Stored items
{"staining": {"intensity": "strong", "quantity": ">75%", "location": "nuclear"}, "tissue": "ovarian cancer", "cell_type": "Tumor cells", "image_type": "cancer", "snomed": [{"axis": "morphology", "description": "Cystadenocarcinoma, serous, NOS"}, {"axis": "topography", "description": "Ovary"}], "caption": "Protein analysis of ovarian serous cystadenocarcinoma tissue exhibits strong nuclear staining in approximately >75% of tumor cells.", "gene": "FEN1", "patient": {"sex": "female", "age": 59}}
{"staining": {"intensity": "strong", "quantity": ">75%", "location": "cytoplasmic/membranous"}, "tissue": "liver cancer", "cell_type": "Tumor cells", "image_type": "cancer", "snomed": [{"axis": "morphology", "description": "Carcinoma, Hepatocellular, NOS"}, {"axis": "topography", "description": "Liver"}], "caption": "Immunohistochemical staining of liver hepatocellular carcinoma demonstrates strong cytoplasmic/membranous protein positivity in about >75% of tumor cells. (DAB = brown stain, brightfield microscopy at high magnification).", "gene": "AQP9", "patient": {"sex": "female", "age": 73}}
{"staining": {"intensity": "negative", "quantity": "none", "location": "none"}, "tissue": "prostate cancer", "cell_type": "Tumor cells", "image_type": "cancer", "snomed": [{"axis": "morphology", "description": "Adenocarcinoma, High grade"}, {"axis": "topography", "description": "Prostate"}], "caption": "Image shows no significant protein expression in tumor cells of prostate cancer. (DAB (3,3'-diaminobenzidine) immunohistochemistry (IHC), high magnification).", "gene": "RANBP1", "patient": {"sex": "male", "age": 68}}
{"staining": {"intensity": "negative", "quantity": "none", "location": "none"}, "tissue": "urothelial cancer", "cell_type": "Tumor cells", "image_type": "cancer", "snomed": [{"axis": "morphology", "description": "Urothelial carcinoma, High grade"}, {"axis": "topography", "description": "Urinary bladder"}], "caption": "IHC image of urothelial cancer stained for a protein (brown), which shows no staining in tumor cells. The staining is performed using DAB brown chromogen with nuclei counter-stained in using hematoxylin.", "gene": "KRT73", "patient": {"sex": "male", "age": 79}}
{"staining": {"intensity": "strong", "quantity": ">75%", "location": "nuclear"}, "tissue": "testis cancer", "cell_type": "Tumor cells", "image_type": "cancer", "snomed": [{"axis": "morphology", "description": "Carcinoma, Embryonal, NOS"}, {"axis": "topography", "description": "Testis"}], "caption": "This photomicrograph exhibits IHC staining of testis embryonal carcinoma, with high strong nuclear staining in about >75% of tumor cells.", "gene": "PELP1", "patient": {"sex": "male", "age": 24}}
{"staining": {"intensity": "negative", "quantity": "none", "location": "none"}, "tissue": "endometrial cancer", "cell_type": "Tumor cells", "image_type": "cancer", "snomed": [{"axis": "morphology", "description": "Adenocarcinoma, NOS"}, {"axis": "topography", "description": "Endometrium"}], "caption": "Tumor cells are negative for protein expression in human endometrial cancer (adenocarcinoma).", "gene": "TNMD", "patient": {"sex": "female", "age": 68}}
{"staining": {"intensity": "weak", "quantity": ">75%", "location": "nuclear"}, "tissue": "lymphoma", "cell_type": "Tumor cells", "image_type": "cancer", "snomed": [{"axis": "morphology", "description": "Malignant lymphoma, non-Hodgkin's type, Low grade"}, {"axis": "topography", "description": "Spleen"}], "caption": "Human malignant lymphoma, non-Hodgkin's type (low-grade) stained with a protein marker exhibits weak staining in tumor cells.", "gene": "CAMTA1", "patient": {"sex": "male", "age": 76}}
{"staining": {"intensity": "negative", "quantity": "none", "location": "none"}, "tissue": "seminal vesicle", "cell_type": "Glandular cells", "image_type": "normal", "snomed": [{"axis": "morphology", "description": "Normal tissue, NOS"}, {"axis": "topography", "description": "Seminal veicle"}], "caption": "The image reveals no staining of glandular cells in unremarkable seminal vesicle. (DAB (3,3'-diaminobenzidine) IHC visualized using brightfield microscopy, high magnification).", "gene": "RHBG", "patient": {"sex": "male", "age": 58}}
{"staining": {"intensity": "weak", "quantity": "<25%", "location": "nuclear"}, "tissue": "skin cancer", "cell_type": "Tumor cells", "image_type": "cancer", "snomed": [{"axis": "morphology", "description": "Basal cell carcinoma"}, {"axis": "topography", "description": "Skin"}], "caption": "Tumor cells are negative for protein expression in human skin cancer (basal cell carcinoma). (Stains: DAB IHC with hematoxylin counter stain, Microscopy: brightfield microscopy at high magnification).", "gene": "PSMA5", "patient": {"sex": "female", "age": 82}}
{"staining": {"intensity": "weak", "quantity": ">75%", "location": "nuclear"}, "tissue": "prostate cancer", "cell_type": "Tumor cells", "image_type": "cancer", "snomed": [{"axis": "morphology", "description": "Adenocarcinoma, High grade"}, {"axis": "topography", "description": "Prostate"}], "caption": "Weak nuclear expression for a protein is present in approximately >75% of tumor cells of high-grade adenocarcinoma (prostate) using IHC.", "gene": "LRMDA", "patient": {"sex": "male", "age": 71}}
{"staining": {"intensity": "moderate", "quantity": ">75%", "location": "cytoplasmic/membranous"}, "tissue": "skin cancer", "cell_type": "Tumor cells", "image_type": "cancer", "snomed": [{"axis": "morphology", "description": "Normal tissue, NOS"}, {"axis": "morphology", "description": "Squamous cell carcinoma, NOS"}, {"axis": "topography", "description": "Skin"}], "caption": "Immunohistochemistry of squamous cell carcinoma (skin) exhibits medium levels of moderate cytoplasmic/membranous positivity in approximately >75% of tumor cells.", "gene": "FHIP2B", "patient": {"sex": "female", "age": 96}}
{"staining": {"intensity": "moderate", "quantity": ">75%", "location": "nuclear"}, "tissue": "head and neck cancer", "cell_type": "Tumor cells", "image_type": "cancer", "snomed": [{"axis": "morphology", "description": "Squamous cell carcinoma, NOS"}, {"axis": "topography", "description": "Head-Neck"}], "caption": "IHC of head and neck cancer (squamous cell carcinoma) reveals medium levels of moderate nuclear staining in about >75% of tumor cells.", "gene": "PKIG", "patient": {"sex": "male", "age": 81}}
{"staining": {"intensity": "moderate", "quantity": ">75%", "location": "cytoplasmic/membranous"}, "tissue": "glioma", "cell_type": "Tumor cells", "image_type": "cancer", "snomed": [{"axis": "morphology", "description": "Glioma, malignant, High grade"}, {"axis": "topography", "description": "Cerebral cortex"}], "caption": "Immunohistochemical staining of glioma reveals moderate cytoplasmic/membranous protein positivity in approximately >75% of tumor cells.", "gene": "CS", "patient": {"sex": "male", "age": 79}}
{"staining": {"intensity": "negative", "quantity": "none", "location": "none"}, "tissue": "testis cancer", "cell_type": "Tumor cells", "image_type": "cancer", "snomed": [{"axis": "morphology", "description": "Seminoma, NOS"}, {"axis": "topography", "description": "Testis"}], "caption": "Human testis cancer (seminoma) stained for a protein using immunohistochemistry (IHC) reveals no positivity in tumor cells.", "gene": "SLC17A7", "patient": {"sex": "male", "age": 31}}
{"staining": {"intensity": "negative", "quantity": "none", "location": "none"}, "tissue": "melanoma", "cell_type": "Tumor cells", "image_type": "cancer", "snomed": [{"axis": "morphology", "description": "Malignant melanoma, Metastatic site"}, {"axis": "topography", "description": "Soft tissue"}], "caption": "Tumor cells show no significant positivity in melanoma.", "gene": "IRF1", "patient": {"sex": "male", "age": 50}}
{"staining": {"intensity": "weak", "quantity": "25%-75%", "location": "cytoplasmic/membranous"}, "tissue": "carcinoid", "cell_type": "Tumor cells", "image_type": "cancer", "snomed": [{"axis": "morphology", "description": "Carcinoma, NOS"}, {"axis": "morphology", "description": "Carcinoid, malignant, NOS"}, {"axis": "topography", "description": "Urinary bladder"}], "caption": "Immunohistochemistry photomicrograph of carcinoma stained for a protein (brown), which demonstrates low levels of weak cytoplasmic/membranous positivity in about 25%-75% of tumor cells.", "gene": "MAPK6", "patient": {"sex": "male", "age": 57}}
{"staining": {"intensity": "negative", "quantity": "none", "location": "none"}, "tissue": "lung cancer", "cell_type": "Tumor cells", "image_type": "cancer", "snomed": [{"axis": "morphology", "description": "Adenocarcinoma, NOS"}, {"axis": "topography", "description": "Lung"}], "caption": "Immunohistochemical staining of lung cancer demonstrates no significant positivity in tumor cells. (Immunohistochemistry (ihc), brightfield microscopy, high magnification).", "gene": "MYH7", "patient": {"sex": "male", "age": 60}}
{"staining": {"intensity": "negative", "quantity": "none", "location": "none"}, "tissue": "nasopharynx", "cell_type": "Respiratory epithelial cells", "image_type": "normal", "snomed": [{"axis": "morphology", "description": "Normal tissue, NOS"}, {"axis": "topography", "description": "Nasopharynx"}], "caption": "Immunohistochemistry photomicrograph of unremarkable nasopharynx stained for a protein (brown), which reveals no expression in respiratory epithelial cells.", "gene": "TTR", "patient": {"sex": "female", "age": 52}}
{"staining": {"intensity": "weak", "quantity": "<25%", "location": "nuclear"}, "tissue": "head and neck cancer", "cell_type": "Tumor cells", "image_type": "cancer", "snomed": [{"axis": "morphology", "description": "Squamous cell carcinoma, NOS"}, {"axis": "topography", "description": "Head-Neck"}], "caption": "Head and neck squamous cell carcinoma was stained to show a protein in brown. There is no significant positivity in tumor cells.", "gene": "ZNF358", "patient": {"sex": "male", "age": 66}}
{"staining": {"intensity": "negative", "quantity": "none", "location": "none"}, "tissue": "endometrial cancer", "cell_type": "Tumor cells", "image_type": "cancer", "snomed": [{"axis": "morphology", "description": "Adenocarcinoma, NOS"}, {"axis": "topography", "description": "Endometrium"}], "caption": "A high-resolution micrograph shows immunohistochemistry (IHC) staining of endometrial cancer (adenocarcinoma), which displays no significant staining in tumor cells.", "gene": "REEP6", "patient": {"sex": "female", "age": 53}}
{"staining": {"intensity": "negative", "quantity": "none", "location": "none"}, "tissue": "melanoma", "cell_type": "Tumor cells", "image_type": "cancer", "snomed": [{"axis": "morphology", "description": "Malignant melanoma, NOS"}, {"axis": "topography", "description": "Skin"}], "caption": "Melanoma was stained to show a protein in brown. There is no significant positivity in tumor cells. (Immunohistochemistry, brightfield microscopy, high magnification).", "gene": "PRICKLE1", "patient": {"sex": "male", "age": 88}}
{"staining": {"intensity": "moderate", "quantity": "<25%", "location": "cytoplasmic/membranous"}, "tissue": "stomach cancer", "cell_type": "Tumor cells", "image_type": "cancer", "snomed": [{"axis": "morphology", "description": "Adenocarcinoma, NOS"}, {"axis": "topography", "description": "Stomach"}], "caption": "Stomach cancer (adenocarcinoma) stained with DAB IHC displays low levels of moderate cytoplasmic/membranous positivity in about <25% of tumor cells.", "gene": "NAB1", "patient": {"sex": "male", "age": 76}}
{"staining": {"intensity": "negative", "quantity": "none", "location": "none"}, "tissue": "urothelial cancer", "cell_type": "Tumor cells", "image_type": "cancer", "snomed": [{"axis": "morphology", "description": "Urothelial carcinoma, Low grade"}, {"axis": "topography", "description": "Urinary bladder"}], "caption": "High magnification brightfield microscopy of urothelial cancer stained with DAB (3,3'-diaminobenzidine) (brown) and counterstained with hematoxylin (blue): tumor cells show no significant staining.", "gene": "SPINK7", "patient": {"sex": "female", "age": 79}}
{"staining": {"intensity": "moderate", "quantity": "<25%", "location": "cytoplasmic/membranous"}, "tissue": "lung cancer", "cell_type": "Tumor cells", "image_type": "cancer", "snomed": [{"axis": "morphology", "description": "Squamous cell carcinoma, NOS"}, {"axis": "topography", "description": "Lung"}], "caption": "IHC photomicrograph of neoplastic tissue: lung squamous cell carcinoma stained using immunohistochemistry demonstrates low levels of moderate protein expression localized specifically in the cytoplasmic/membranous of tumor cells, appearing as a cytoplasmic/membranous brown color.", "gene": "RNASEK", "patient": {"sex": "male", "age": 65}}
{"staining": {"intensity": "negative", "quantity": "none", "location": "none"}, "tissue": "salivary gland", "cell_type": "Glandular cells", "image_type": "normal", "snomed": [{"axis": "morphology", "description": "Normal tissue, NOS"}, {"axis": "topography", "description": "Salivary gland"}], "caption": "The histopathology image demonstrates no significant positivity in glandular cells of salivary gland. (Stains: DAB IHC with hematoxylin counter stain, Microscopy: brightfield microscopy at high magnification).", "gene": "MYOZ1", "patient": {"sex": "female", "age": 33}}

> **What needs to be done**: Which lines in the records above hold the string "melanoma"? Copy each of them.

> **Response for this exercise**:
{"staining": {"intensity": "negative", "quantity": "none", "location": "none"}, "tissue": "melanoma", "cell_type": "Tumor cells", "image_type": "cancer", "snomed": [{"axis": "morphology", "description": "Malignant melanoma, Metastatic site"}, {"axis": "topography", "description": "Soft tissue"}], "caption": "Tumor cells show no significant positivity in melanoma.", "gene": "IRF1", "patient": {"sex": "male", "age": 50}}
{"staining": {"intensity": "negative", "quantity": "none", "location": "none"}, "tissue": "melanoma", "cell_type": "Tumor cells", "image_type": "cancer", "snomed": [{"axis": "morphology", "description": "Malignant melanoma, NOS"}, {"axis": "topography", "description": "Skin"}], "caption": "Melanoma was stained to show a protein in brown. There is no significant positivity in tumor cells. (Immunohistochemistry, brightfield microscopy, high magnification).", "gene": "PRICKLE1", "patient": {"sex": "male", "age": 88}}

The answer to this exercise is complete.